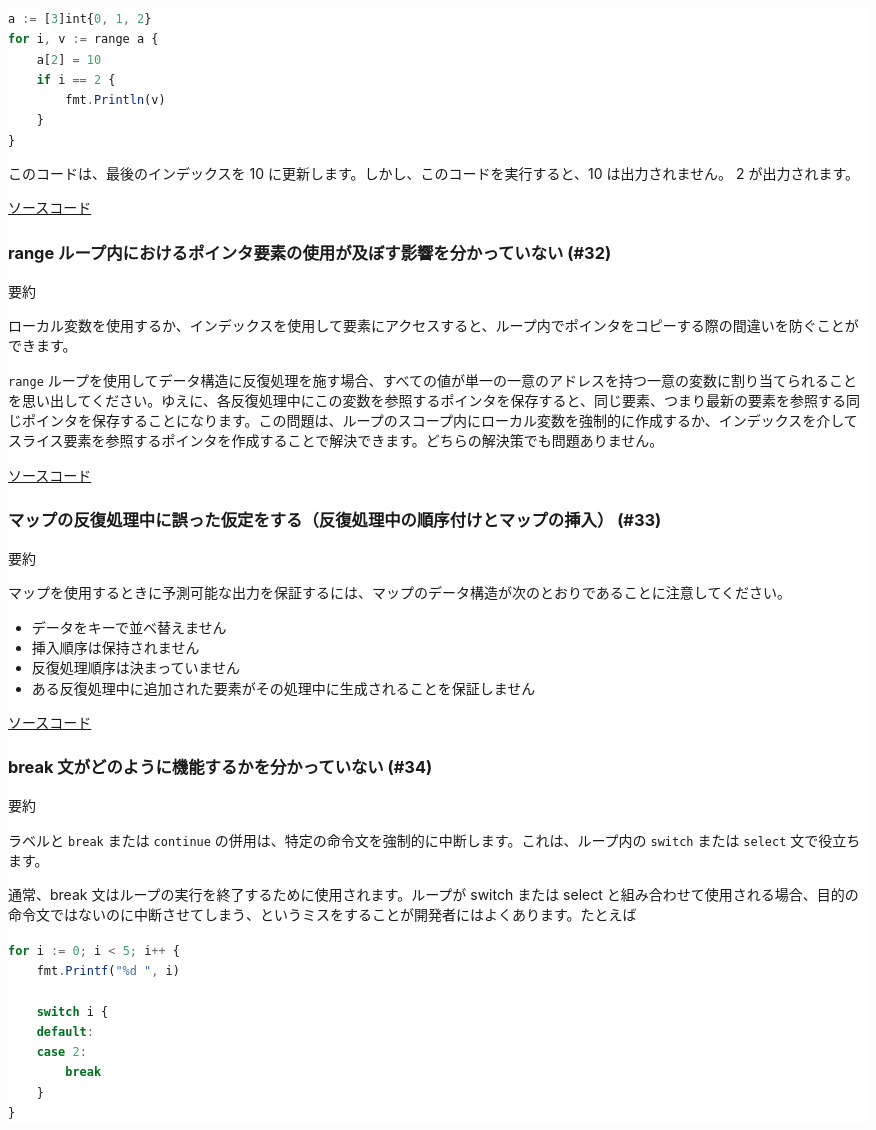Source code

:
 ```js
a := [3]int{0, 1, 2}
for i, v := range a {
    a[2] = 10
    if i == 2 {
        fmt.Println(v)
    }
}
```

このコードは、最後のインデックスを 10 に更新します。しかし、このコードを実行すると、10 は出力されません。 2 が出力されます。

[ソースコード](https://github.com/teivah/100-go-mistakes/tree/master/src/04-control-structures/31-range-loop-arg-evaluation/)

### range ループ内におけるポインタ要素の使用が及ぼす影響を分かっていない (#32)

要約

ローカル変数を使用するか、インデックスを使用して要素にアクセスすると、ループ内でポインタをコピーする際の間違いを防ぐことができます。

`range` ループを使用してデータ構造に反復処理を施す場合、すべての値が単一の一意のアドレスを持つ一意の変数に割り当てられることを思い出してください。ゆえに、各反復処理中にこの変数を参照するポインタを保存すると、同じ要素、つまり最新の要素を参照する同じポインタを保存することになります。この問題は、ループのスコープ内にローカル変数を強制的に作成するか、インデックスを介してスライス要素を参照するポインタを作成することで解決できます。どちらの解決策でも問題ありません。

[ソースコード](https://github.com/teivah/100-go-mistakes/tree/master/src/04-control-structures/32-range-loop-pointers/)

### マップの反復処理中に誤った仮定をする（反復処理中の順序付けとマップの挿入） (#33)

要約

マップを使用するときに予測可能な出力を保証するには、マップのデータ構造が次のとおりであることに注意してください。

- データをキーで並べ替えません
- 挿入順序は保持されません
- 反復処理順序は決まっていません
- ある反復処理中に追加された要素がその処理中に生成されることを保証しません

[ソースコード](https://github.com/teivah/100-go-mistakes/tree/master/src/04-control-structures/33-map-iteration/main.go)

### break 文がどのように機能するかを分かっていない (#34)

要約

ラベルと `break` または `continue` の併用は、特定の命令文を強制的に中断します。これは、ループ内の `switch` または `select` 文で役立ちます。

通常、break 文はループの実行を終了するために使用されます。ループが switch または select と組み合わせて使用される場合、目的の命令文ではないのに中断させてしまう、というミスをすることが開発者にはよくあります。たとえば

```js
for i := 0; i < 5; i++ {
    fmt.Printf("%d ", i)

    switch i {
    default:
    case 2:
        break
    }
}
```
☆ ☆ ☆ ☆ ☆ ☆ ☆
Please copy out the entries above exactly as they appear, but skip their images.

Source code

:
 ```js
a := [3]int{0, 1, 2}
for i, v := range a {
    a[2] = 10
    if i == 2 {
        fmt.Println(v)
    }
}
```

このコードは、最後のインデックスを 10 に更新します。しかし、このコードを実行すると、10 は出力されません。 2 が出力されます。

[ソースコード](https://github.com/teivah/100-go-mistakes/tree/master/src/04-control-structures/31-range-loop-arg-evaluation/)

### range ループ内におけるポインタ要素の使用が及ぼす影響を分かっていない (#32)

要約

ローカル変数を使用するか、インデックスを使用して要素にアクセスすると、ループ内でポインタをコピーする際の間違いを防ぐことができます。

`range` ループを使用してデータ構造に反復処理を施す場合、すべての値が単一の一意のアドレスを持つ一意の変数に割り当てられることを思い出してください。ゆえに、各反復処理中にこの変数を参照するポインタを保存すると、同じ要素、つまり最新の要素を参照する同じポインタを保存することになります。この問題は、ループのスコープ内にローカル変数を強制的に作成するか、インデックスを介してスライス要素を参照するポインタを作成することで解決できます。どちらの解決策でも問題ありません。

[ソースコード](https://github.com/teivah/100-go-mistakes/tree/master/src/04-control-structures/32-range-loop-pointers/)

### マップの反復処理中に誤った仮定をする（反復処理中の順序付けとマップの挿入） (#33)

要約

マップを使用するときに予測可能な出力を保証するには、マップのデータ構造が次のとおりであることに注意してください。

- データをキーで並べ替えません
- 挿入順序は保持されません
- 反復処理順序は決まっていません
- ある反復処理中に追加された要素がその処理中に生成されることを保証しません

[ソースコード](https://github.com/teivah/100-go-mistakes/tree/master/src/04-control-structures/33-map-iteration/main.go)

### break 文がどのように機能するかを分かっていない (#34)

要約

ラベルと `break` または `continue` の併用は、特定の命令文を強制的に中断します。これは、ループ内の `switch` または `select` 文で役立ちます。

通常、break 文はループの実行を終了するために使用されます。ループが switch または select と組み合わせて使用される場合、目的の命令文ではないのに中断させてしまう、というミスをすることが開発者にはよくあります。たとえば

```js
for i := 0; i < 5; i++ {
    fmt.Printf("%d ", i)

    switch i {
    default:
    case 2:
        break
    }
}
```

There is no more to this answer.